***** EXTRAIT DONNÉ
La technique a toute sa place auprès de l'inspiration, sous diverses formes qui ne l'entravent pas, mais au contraire la soutiennent et lui permettent de se transmuer en œuvre, c'est-à-dire qu'un état intérieur devienne un objet extérieur et concret. (Objectiver un état intérieur, c'est le limiter à ce qu'il est à cet instant, le figer en graine, tandis que le travail d'écrivain, c'est de le transformer — progressivement, peu à peu, par le travail et non par l'abstraction — en objet.) D'ailleurs, on peine à concevoir ce que l'inspiration toute seule produirait : l'inspiration c'est un désir, une idée, une vision, un élan, l'ébauche d'un premier geste, mais après il faut travailler, répéter des gestes, les améliorer, trouver les suivants, et là c'est affaire de technique. L'ignorer ne reviendrait qu'à choisir une absence de technique, ce qui a peu de chances de fonctionner. Cependant, si appliquer analytiquement des techniques préalablement définies ne me semble pas compatible avec l'inspiration, que reste-t-il ? Principalement deux sources et (mauvaise nouvelle) qui prennent du temps toutes les deux :

  1. la lecture. On peut y remarquer consciemment de petits points techniques, mais dans ces moments-là on ne lit pas, on est en pause, et c'est l'état d'hypnose de la lecture qui en fait l'intérêt8. C'est donc surtout de manière inconsciente, par osmose, que la lecture peut nous apprendre à écrire. Je conseille de s'y adonner souvent et longuement.
**********
***** LISTE DES ITEMS
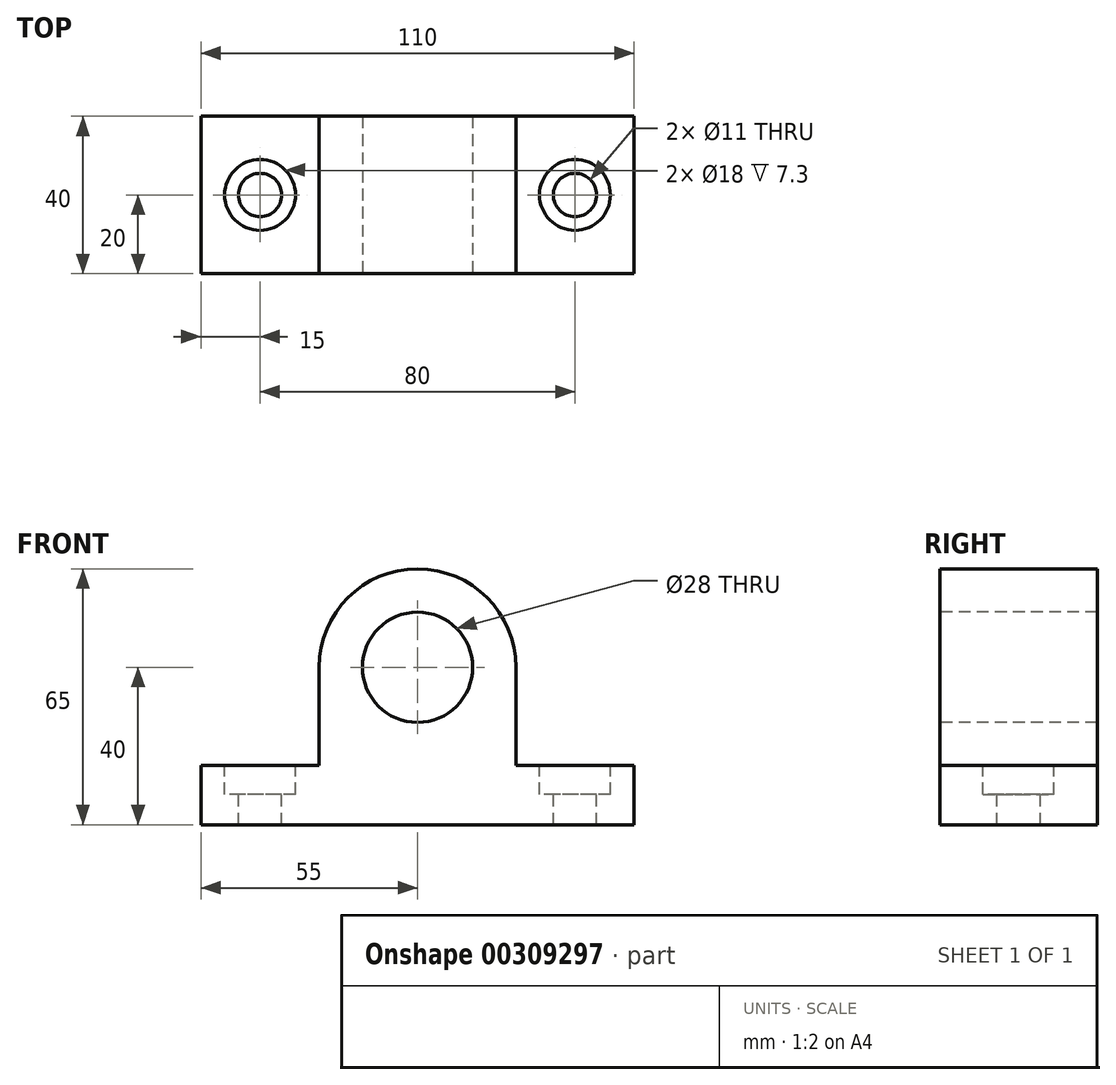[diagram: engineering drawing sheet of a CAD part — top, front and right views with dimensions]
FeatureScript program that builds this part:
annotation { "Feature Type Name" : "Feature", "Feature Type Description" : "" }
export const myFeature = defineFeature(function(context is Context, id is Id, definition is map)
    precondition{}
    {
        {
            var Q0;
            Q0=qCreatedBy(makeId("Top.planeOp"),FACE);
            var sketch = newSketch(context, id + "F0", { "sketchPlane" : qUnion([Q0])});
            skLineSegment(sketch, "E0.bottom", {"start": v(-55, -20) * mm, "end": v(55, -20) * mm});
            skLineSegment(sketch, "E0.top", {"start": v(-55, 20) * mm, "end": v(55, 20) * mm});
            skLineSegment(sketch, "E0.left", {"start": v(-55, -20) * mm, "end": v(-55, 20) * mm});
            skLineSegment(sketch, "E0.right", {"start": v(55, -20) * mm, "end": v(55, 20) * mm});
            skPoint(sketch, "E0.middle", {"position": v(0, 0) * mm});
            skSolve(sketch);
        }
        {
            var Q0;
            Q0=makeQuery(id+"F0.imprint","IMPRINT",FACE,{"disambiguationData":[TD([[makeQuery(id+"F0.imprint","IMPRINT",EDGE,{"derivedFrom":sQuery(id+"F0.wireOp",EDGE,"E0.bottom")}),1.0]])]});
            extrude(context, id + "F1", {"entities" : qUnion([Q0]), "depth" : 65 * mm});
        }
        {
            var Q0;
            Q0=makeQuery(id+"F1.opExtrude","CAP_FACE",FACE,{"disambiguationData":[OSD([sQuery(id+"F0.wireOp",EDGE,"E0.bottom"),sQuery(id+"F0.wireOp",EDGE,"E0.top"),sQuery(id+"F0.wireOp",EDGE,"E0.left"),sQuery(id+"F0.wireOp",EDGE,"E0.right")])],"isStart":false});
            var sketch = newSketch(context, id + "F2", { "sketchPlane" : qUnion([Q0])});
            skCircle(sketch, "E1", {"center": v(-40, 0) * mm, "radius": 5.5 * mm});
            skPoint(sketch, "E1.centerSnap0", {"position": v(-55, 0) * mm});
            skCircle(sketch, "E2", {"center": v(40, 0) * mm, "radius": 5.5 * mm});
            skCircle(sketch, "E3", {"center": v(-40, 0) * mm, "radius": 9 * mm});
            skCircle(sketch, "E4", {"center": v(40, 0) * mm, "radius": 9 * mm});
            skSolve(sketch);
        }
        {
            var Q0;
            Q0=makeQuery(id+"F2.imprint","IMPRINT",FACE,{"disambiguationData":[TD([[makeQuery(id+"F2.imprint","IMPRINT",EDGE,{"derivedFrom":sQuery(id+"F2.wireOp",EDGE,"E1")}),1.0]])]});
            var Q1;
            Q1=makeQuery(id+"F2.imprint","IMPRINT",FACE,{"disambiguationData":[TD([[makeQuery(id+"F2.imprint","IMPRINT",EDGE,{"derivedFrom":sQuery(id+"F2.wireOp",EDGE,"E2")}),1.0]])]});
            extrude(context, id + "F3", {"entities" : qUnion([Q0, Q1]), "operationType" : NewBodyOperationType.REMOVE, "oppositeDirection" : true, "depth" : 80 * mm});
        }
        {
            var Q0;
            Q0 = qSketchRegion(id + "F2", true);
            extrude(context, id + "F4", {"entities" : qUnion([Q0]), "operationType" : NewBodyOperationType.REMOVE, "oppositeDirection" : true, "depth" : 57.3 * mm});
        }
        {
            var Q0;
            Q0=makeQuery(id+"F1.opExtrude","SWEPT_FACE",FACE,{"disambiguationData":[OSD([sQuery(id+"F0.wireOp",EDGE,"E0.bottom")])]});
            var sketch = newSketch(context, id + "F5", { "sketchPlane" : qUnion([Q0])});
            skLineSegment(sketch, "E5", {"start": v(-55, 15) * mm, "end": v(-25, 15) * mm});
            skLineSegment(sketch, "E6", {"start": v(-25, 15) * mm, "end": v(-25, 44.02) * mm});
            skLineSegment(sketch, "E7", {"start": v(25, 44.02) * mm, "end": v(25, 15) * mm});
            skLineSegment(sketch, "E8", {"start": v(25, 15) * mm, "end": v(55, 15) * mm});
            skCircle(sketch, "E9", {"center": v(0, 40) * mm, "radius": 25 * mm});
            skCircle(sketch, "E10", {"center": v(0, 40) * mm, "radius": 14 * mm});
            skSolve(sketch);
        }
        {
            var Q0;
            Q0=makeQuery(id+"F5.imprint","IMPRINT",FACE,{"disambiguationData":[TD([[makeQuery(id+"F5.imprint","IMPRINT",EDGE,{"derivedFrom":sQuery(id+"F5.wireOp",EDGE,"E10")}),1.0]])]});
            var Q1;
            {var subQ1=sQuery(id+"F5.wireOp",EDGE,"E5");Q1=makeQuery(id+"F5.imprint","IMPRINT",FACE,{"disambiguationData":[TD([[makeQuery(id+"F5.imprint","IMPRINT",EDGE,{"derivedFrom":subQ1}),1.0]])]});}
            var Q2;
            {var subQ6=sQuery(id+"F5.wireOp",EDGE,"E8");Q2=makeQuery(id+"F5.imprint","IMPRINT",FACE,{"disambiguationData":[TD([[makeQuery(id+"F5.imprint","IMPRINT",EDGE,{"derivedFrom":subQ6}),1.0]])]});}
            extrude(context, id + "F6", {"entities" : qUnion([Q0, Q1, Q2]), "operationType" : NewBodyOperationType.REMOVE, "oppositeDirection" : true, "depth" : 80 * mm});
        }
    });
**********
***** LISTE DES ITEMS
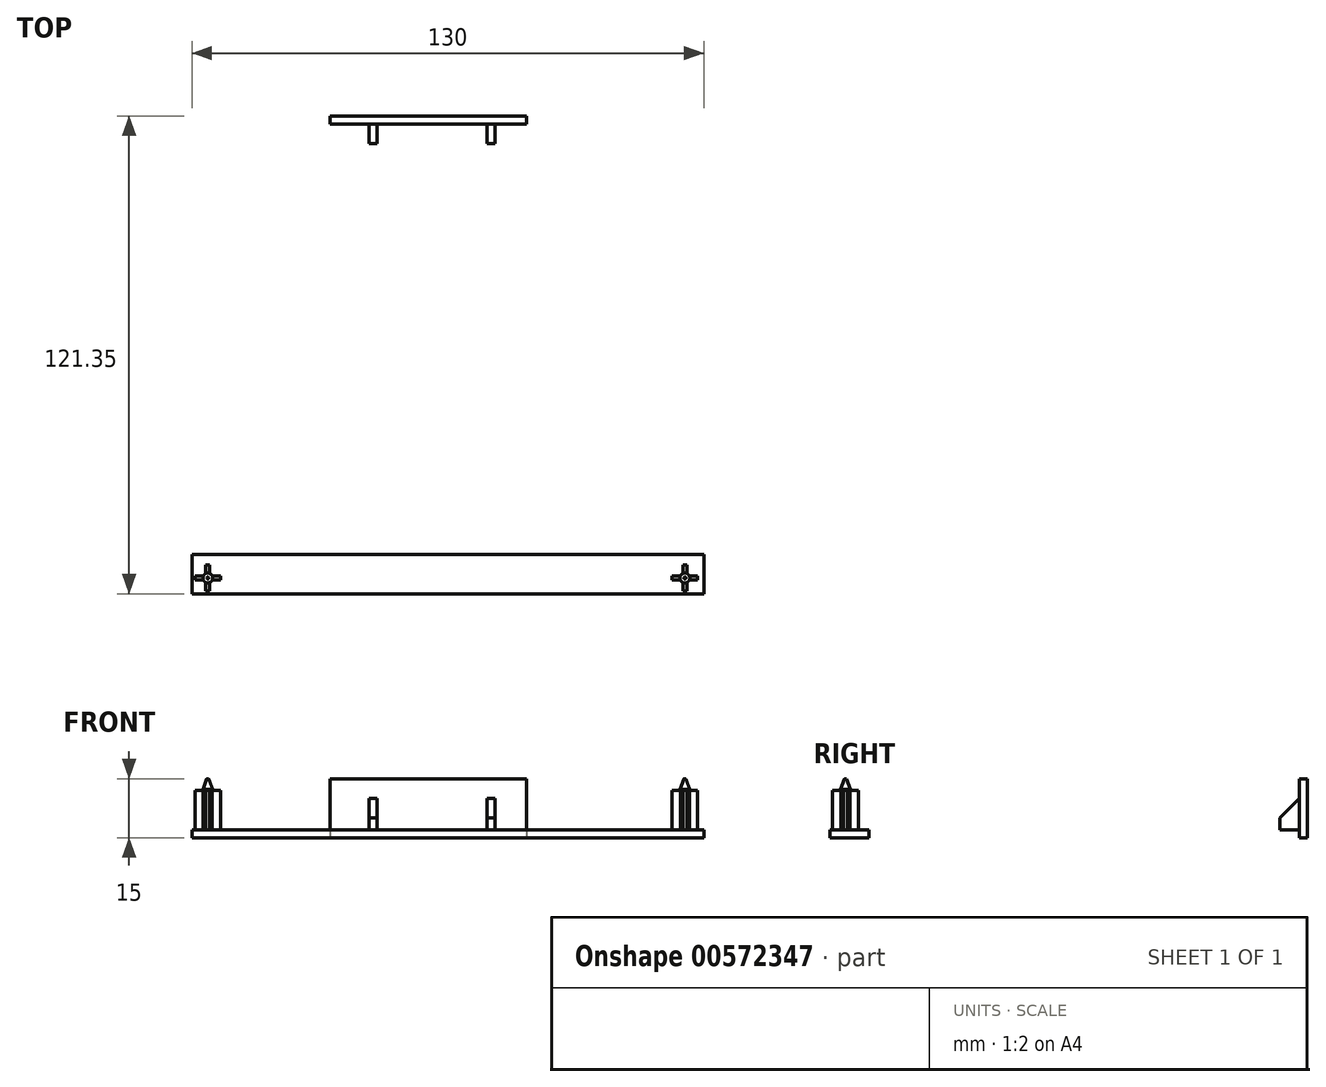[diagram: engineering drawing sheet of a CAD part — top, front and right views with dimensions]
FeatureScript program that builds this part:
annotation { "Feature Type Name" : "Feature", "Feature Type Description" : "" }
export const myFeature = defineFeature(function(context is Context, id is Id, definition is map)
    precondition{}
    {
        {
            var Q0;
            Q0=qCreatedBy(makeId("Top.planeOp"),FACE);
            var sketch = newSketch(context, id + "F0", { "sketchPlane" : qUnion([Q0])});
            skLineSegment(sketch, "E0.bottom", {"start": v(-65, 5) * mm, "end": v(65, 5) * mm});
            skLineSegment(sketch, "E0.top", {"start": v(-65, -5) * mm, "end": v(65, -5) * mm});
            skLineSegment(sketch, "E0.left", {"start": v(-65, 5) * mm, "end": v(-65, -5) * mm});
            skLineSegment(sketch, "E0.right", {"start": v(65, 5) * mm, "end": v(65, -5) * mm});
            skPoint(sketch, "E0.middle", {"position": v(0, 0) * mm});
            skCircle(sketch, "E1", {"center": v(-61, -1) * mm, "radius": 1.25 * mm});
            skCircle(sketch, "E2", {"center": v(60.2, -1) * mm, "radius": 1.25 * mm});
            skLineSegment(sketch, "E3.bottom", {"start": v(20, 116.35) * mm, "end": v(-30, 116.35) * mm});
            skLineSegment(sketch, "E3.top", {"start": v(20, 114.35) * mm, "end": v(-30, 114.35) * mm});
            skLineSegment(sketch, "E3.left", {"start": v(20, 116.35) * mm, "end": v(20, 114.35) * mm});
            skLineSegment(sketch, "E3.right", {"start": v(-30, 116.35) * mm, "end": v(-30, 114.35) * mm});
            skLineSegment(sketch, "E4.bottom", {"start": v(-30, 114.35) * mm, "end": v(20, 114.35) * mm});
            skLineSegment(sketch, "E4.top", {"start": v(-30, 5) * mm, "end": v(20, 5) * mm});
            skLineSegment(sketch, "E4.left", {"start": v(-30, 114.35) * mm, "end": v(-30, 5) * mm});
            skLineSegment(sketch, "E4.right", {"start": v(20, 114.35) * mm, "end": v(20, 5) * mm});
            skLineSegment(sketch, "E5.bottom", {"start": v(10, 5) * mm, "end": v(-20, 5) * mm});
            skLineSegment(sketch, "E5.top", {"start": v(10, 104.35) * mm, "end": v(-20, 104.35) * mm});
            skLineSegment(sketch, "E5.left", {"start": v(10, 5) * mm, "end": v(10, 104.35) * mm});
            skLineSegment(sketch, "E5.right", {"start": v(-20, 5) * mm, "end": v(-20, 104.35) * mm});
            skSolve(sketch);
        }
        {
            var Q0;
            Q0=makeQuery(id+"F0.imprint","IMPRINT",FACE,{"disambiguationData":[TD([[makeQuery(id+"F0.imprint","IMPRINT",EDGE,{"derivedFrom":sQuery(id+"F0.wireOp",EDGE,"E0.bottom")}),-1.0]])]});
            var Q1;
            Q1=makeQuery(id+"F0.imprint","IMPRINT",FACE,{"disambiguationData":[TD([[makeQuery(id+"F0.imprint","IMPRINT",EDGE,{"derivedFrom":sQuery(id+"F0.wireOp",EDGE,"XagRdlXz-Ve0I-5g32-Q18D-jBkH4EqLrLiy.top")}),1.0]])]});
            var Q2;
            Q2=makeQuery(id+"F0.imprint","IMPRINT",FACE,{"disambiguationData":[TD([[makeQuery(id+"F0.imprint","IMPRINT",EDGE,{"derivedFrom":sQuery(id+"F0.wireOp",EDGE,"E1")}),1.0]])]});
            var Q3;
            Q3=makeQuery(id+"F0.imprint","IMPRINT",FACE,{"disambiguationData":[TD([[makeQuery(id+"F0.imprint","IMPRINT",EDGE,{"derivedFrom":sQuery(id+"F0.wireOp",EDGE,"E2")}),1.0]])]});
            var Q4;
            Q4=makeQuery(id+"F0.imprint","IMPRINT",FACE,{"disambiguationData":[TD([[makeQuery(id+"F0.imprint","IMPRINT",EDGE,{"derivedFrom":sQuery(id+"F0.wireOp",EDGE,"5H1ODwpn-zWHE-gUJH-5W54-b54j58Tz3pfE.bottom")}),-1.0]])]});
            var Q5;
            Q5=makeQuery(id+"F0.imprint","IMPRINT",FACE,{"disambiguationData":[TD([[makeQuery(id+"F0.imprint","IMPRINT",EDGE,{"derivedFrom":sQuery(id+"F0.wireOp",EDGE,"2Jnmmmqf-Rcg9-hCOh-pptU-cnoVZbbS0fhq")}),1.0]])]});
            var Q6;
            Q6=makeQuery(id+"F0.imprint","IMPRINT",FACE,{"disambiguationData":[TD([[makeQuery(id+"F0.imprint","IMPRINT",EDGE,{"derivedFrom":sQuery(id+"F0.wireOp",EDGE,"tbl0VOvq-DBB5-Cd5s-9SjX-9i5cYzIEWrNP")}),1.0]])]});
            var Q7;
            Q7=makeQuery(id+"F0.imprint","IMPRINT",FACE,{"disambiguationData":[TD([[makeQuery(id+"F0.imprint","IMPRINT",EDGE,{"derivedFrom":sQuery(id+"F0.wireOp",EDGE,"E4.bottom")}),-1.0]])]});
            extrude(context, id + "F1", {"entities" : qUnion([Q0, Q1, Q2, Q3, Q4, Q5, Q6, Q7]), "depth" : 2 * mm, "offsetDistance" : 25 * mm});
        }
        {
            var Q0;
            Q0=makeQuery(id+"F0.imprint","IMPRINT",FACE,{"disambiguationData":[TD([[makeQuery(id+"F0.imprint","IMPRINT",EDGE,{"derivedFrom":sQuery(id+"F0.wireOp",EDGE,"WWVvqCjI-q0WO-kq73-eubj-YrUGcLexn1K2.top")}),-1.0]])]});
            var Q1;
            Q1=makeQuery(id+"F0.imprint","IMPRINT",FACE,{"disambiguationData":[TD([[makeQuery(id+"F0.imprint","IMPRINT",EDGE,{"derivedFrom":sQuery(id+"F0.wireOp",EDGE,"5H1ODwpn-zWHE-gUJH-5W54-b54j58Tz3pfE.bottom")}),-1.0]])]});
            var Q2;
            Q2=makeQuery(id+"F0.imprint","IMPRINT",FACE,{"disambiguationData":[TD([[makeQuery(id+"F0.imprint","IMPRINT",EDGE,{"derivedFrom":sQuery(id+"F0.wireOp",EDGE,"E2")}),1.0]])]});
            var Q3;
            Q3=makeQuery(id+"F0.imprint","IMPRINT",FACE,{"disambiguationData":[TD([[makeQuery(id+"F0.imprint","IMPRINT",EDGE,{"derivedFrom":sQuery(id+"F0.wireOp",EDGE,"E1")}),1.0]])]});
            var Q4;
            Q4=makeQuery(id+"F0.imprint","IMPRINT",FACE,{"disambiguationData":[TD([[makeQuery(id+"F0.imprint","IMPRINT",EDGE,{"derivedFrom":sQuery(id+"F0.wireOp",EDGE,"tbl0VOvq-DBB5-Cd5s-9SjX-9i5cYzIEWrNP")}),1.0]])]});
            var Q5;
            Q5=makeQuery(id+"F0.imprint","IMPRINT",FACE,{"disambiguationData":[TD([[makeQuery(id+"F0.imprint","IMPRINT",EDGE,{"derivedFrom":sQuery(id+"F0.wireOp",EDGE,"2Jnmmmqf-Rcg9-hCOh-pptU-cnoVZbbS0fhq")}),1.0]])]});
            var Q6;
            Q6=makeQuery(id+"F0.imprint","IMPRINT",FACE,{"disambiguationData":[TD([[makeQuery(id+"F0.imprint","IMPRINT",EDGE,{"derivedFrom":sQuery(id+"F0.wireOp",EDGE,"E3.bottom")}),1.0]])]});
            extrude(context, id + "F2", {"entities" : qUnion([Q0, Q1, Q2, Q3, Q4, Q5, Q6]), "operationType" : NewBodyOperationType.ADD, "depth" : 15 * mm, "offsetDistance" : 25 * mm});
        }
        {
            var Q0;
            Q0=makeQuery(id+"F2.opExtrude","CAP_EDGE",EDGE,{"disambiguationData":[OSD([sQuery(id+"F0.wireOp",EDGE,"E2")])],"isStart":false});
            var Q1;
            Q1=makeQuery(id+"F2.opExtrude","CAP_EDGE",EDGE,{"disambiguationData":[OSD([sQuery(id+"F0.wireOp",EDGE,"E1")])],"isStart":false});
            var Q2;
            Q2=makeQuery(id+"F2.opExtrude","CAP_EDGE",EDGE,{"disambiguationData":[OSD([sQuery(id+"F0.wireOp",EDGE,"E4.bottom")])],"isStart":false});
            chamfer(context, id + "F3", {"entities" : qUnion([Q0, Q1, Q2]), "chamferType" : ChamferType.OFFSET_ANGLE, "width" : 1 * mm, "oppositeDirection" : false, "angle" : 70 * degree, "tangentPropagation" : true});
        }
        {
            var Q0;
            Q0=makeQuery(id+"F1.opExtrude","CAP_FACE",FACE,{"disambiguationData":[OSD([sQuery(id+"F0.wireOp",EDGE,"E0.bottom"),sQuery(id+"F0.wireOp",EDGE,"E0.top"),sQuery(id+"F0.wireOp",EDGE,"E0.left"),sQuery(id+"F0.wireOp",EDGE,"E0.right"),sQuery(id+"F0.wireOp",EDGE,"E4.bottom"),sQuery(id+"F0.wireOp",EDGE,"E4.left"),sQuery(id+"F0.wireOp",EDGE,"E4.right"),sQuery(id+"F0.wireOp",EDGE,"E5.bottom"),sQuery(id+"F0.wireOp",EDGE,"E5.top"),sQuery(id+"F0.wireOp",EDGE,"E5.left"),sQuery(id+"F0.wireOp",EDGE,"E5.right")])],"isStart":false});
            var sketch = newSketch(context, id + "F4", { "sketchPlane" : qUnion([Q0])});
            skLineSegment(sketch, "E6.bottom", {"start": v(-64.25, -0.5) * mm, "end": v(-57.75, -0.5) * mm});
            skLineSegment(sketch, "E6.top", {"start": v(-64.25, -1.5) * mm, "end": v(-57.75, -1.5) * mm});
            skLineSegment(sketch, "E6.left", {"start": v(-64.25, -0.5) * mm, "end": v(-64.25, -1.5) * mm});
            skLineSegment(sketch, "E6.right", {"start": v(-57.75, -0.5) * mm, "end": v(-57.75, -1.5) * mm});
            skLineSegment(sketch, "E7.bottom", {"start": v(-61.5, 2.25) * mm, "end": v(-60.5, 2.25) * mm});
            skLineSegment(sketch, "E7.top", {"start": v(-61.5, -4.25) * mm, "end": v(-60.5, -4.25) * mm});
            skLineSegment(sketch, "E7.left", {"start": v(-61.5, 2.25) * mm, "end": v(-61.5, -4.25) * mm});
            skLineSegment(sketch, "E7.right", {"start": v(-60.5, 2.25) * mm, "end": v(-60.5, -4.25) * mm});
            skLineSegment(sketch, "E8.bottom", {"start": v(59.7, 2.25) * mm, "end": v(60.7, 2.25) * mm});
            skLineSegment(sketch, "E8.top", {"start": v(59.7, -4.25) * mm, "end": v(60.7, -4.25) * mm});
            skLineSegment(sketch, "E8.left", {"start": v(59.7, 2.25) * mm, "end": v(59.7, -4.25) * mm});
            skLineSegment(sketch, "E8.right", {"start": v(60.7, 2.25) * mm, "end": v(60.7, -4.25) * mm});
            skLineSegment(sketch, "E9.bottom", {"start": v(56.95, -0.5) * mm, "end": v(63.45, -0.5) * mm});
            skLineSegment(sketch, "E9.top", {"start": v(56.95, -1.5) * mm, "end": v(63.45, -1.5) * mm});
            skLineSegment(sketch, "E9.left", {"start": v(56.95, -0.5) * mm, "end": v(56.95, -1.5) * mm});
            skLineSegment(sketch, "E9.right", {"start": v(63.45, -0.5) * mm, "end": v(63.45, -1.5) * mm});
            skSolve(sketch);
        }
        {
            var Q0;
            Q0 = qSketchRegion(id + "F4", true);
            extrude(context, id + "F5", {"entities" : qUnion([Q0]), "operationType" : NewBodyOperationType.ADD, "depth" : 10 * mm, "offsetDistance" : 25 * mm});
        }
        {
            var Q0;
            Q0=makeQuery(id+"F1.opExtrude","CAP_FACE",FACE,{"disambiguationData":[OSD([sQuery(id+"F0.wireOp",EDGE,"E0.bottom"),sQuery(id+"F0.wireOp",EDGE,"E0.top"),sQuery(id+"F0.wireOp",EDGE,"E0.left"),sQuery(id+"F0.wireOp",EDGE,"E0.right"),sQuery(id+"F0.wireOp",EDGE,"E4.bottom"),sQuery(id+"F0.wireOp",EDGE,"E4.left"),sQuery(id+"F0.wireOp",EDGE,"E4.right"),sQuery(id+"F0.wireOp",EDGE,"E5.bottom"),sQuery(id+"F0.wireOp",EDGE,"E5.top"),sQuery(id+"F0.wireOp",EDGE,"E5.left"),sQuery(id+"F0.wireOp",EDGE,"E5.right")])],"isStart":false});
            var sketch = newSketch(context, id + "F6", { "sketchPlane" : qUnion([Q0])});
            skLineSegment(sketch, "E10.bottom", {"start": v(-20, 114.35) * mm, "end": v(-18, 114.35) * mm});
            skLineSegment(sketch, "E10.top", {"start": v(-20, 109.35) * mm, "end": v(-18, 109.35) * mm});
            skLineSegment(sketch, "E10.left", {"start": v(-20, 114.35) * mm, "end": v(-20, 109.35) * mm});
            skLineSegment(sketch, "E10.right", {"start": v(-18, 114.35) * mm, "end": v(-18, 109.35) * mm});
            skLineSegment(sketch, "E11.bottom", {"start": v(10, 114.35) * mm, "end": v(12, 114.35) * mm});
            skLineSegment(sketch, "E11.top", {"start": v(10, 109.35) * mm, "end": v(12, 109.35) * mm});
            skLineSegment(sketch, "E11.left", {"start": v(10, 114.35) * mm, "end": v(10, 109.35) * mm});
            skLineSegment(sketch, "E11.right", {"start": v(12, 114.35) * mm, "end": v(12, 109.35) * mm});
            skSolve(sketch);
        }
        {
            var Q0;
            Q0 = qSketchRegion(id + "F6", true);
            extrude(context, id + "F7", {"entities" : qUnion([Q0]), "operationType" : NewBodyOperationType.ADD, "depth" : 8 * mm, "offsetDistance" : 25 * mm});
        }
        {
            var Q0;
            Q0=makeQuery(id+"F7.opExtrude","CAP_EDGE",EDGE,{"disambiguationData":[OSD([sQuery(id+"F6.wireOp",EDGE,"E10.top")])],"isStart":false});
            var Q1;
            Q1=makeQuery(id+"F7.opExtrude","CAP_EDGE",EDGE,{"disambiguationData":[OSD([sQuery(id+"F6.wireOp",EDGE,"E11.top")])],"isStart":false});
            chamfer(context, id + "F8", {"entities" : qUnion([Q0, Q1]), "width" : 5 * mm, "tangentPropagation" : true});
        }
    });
**********
### EXERCICE PROPOSÉ A
Pour chaque affirmation, dites si elle concorde avec l'extrait sur l'inspiration et la technique, par oui ou par non, et citez les mots de l'extrait qui tranchent.
(i) La technique entrave l'inspiration.
(ii) Les deux sources de technique demandent du temps.
(iii) La lecture apprend à écrire surtout par l'observation consciente de points techniques.
### EXERCICE PROPOSÉ B
Poursuivez l'extrait sur l'inspiration et la technique à partir de son dernier mot.

### RÉPONSE RÉDIGÉE A
(i) Non : « sous diverses formes qui ne l'entravent pas, mais au contraire la soutiennent »
(ii) Oui : « qui prennent du temps toutes les deux »
(iii) Non : « C'est donc surtout de manière inconsciente, par osmose, que la lecture peut nous apprendre à écrire. »

### RÉPONSE RÉDIGÉE B
  2. l'écriture. Je conseille de s'y adonner souvent et longuement. Si c'est en lisant qu'on devient liseron, c'est en écrivant qu'on écrira mieux. On peut apprendre beaucoup de sa propre écriture, à condition de recommencer encore et encore, et de ne pas se prendre pour un génie dont toute phrase est parfaite, ni pour indigne d'écrire dans le cas contraire. Parfaire est un processus perpétuel, tant qu'on ne s'arrête pas on fait mieux qu'avant-hier. Développer des techniques à partir de nos propres difficultés, réussites et obsessions, c'est se construire un style, ce qui demande du temps mais en vaut la peine.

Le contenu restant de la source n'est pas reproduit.